August 2021

The rumblings about how the Bank of England is going to handle galloping inflation continue to grow louder, although the Bank is convinced that this will be only short term and that inflation will fall back again in 2022, without the need to increase Base Rate.

PREDICTIONS OF HIGH INFLATION
Economists don’t appear to be convinced however, with latest predictions being that inflation will reach 3.9% in early 2022, almost double the Bank of England target, and then falling back to 2% only once the Bank has begun to raise interest rates.

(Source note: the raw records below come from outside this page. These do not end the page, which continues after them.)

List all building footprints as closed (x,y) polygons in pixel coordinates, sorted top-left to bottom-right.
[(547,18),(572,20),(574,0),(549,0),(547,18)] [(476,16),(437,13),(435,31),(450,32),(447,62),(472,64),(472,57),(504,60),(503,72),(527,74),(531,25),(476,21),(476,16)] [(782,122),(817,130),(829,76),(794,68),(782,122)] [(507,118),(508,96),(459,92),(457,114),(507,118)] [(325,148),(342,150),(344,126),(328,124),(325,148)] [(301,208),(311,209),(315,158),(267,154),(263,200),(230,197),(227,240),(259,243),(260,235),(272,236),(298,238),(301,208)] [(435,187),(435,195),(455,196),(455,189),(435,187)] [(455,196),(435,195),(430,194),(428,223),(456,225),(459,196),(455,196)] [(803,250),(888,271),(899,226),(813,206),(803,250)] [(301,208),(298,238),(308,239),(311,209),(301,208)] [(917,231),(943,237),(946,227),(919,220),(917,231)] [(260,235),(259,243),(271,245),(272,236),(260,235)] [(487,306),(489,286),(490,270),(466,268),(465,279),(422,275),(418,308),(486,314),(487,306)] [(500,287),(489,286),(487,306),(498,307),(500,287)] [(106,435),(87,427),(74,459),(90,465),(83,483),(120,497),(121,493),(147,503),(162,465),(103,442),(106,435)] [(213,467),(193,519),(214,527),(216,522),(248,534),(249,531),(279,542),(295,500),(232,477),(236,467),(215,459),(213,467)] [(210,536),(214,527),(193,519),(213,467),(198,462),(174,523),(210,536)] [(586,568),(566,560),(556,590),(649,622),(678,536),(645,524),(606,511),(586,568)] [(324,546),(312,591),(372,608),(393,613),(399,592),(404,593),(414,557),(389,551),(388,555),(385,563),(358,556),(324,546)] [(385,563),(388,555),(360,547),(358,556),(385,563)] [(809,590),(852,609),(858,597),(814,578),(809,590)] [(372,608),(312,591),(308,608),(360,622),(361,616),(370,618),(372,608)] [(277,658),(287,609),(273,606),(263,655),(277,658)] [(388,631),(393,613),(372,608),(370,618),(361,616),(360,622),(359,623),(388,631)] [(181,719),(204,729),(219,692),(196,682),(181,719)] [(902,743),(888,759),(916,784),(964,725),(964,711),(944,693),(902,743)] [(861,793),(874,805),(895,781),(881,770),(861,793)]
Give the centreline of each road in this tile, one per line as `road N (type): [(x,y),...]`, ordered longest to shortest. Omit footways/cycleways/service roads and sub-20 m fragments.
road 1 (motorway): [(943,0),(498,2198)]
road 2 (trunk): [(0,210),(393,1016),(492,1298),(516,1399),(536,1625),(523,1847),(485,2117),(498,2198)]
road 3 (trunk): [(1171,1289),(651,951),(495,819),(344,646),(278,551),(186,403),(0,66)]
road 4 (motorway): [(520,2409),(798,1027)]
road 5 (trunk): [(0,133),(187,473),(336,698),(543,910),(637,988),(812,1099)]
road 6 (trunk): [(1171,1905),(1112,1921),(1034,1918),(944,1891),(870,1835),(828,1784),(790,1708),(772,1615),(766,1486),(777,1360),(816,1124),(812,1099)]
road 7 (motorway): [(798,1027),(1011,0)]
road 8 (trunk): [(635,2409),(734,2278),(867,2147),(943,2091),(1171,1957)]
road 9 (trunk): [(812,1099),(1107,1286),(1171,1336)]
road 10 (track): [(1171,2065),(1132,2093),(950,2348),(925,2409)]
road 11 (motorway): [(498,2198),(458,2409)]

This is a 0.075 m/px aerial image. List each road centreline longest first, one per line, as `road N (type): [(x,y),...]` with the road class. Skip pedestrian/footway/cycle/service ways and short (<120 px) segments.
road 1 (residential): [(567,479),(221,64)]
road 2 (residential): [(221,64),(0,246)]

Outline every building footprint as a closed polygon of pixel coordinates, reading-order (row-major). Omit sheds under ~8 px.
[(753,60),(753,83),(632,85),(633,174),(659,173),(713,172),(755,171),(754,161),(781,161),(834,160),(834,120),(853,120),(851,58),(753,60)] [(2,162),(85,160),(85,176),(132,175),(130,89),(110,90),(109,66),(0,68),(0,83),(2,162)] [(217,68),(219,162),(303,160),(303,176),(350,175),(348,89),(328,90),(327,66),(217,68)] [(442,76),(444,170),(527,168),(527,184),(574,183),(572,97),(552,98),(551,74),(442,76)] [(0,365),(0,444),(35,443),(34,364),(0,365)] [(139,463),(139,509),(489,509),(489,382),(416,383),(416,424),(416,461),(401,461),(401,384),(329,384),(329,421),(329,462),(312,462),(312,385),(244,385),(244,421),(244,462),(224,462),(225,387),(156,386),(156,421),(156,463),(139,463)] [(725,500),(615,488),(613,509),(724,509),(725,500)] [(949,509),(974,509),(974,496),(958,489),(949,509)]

BIGGEST ECONOMIC SLUMP IN 300 YEARS
After suffering the biggest economic slump in over 300 years in 2020 due to the Coronavirus pandemic, Britain’s economy has been recovering rapidly this year. It is inevitable that increases in inflation will follow, with the additional burden of sharp rises on oil prices and bottlenecks in supply chains, and this is the reason for future concerns about Base Rate, having to rise to help stabilise the economy.

MAJOR CHANGES IN BANK UNDERWRITING CRITERIA
Exceptionally low mortgage interest rates, increased income multiples and improvements to their mortgage underwriting criteria from most mortgage providers, coupled with exceptional demand from high salaried buyers has resulted in the recent boom in house prices in Jersey to the extent that Estate Agents are now desperate for new instructions.

CAN HOUSE PRICES CONTINUE TO RISE?
So where does this all end – can house prices continue to rise to the extent that the belief exists that a house is worth whatever someone is willing to pay; are banks mere spectators or are they fanning the flames with their more than generous lending?

In Jersey, we cannot indulge in the luxury of buying in the next town if we find house prices too high, and for most, they cannot purchase in a lower price bracket, because one doesn’t usually exist, which means that house prices will probably remain at the current high level for the foreseeable future, although market activity may reduce due to a lack of new instructions to agents.

INTEREST RATES
The most effective brake, however, will be an increase in mortgage interest rates - a necessary evil perhaps, but one which could reduce the appetite of purchasers if the cost of their borrowing starts to impact on their overall household expenditure. For ten years, the cost of a mortgage, whilst still being the main monthly outlay, may have not prevented many families from still buying new cars, household equipment, taking holidays and going to restaurants, and if that is taken away, then it is inevitable that many people may chose to remain in their current propert, rather than contemplating a trade up.